## What you need to do
Pictures do not belong in the copy; print every entry exactly as it stands.

## Data extract
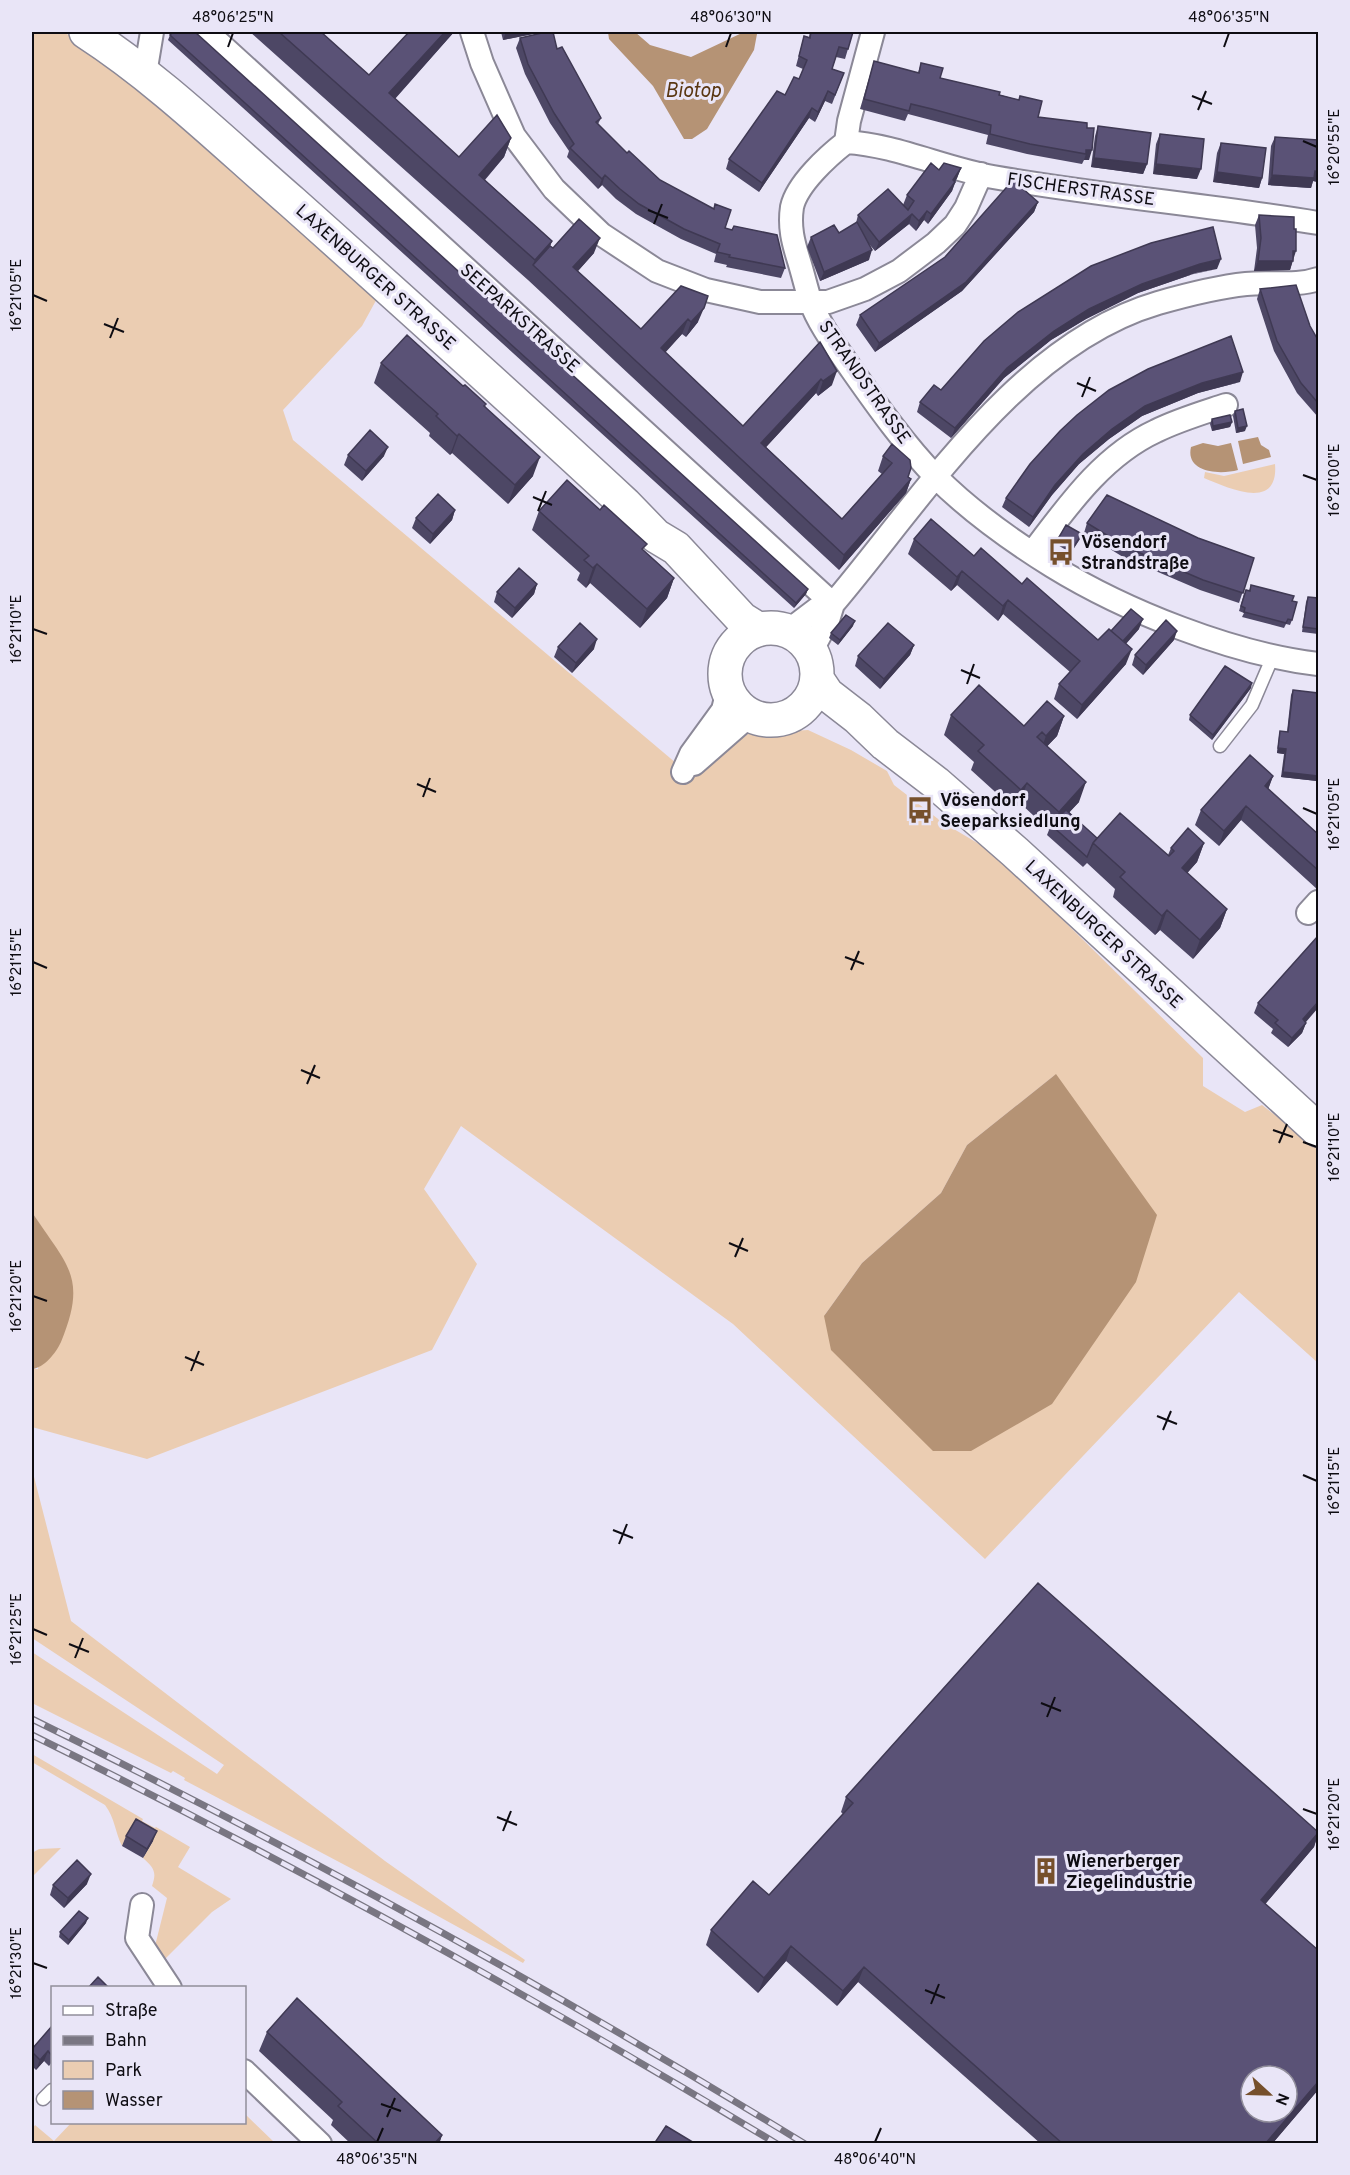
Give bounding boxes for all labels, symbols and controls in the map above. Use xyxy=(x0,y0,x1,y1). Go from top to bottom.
text: 48°06'25"N xyxy=(192,9,274,28)
text: 48°06'30"N xyxy=(690,9,772,28)
text: 48°06'35"N xyxy=(1188,9,1270,28)
water label: Biotop xyxy=(665,79,721,105)
text: 16°20'55"E xyxy=(1326,109,1345,185)
street label: FISCHERSTRASSE xyxy=(1005,169,1156,212)
street label: LAXENBURGER STRASSE xyxy=(290,200,460,356)
text: 16°21'05"E xyxy=(8,259,27,331)
street label: SEEPARKSTRASSE xyxy=(454,259,584,379)
street label: STRANDSTRASSE xyxy=(813,317,915,449)
text: 16°21'00"E xyxy=(1326,444,1345,516)
place label: Vösendorf Strandstraße xyxy=(1081,532,1189,576)
bus stop icon: Vösendorf Strandstraße xyxy=(1046,537,1076,567)
text: 16°21'10"E xyxy=(8,595,27,663)
text: 16°21'05"E xyxy=(1326,778,1345,850)
place label: Vösendorf Seeparksiedlung xyxy=(940,790,1081,834)
bus stop icon: Vösendorf Seeparksiedlung xyxy=(905,795,935,825)
street label: LAXENBURGER STRASSE xyxy=(1019,856,1187,1014)
text: 16°21'15"E xyxy=(8,928,27,996)
text: 16°21'10"E xyxy=(1326,1113,1345,1181)
text: 16°21'20"E xyxy=(8,1260,27,1332)
text: 16°21'15"E xyxy=(1326,1447,1345,1515)
text: 16°21'25"E xyxy=(8,1593,27,1665)
text: 16°21'20"E xyxy=(1326,1778,1345,1850)
place label: Wienerberger Ziegelindustrie xyxy=(1066,1851,1193,1895)
building icon: Wienerberger Ziegelindustrie xyxy=(1031,1856,1061,1886)
text: 16°21'30"E xyxy=(8,1927,27,1999)
legend xyxy=(51,1986,246,2124)
text: Straße xyxy=(105,2000,157,2023)
text: Bahn xyxy=(105,2030,147,2053)
text: Park xyxy=(105,2060,142,2083)
north arrow xyxy=(1239,2064,1299,2124)
text: Wasser xyxy=(105,2090,163,2113)
text: N xyxy=(1270,2090,1292,2108)
text: 48°06'35"N xyxy=(336,2151,418,2170)
text: 48°06'40"N xyxy=(834,2151,916,2170)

## Written response
Give bounding boxes for all labels, symbols and controls in the map above. Use xyxy=(x0,y0,x1,y1). Go from top to bottom.
text: 48°06'25"N xyxy=(192,9,274,28)
text: 48°06'30"N xyxy=(690,9,772,28)
text: 48°06'35"N xyxy=(1188,9,1270,28)
water label: Biotop xyxy=(665,79,721,105)
text: 16°20'55"E xyxy=(1326,109,1345,185)
street label: FISCHERSTRASSE xyxy=(1005,169,1156,212)
street label: LAXENBURGER STRASSE xyxy=(290,200,460,356)
text: 16°21'05"E xyxy=(8,259,27,331)
street label: SEEPARKSTRASSE xyxy=(454,259,584,379)
street label: STRANDSTRASSE xyxy=(813,317,915,449)
text: 16°21'00"E xyxy=(1326,444,1345,516)
place label: Vösendorf Strandstraße xyxy=(1081,532,1189,576)
bus stop icon: Vösendorf Strandstraße xyxy=(1046,537,1076,567)
text: 16°21'10"E xyxy=(8,595,27,663)
text: 16°21'05"E xyxy=(1326,778,1345,850)
place label: Vösendorf Seeparksiedlung xyxy=(940,790,1081,834)
bus stop icon: Vösendorf Seeparksiedlung xyxy=(905,795,935,825)
street label: LAXENBURGER STRASSE xyxy=(1019,856,1187,1014)
text: 16°21'15"E xyxy=(8,928,27,996)
text: 16°21'10"E xyxy=(1326,1113,1345,1181)
text: 16°21'20"E xyxy=(8,1260,27,1332)
text: 16°21'15"E xyxy=(1326,1447,1345,1515)
text: 16°21'25"E xyxy=(8,1593,27,1665)
text: 16°21'20"E xyxy=(1326,1778,1345,1850)
place label: Wienerberger Ziegelindustrie xyxy=(1066,1851,1193,1895)
building icon: Wienerberger Ziegelindustrie xyxy=(1031,1856,1061,1886)
text: 16°21'30"E xyxy=(8,1927,27,1999)
legend xyxy=(51,1986,246,2124)
text: Straße xyxy=(105,2000,157,2023)
text: Bahn xyxy=(105,2030,147,2053)
text: Park xyxy=(105,2060,142,2083)
north arrow xyxy=(1239,2064,1299,2124)
text: Wasser xyxy=(105,2090,163,2113)
text: N xyxy=(1270,2090,1292,2108)
text: 48°06'35"N xyxy=(336,2151,418,2170)
text: 48°06'40"N xyxy=(834,2151,916,2170)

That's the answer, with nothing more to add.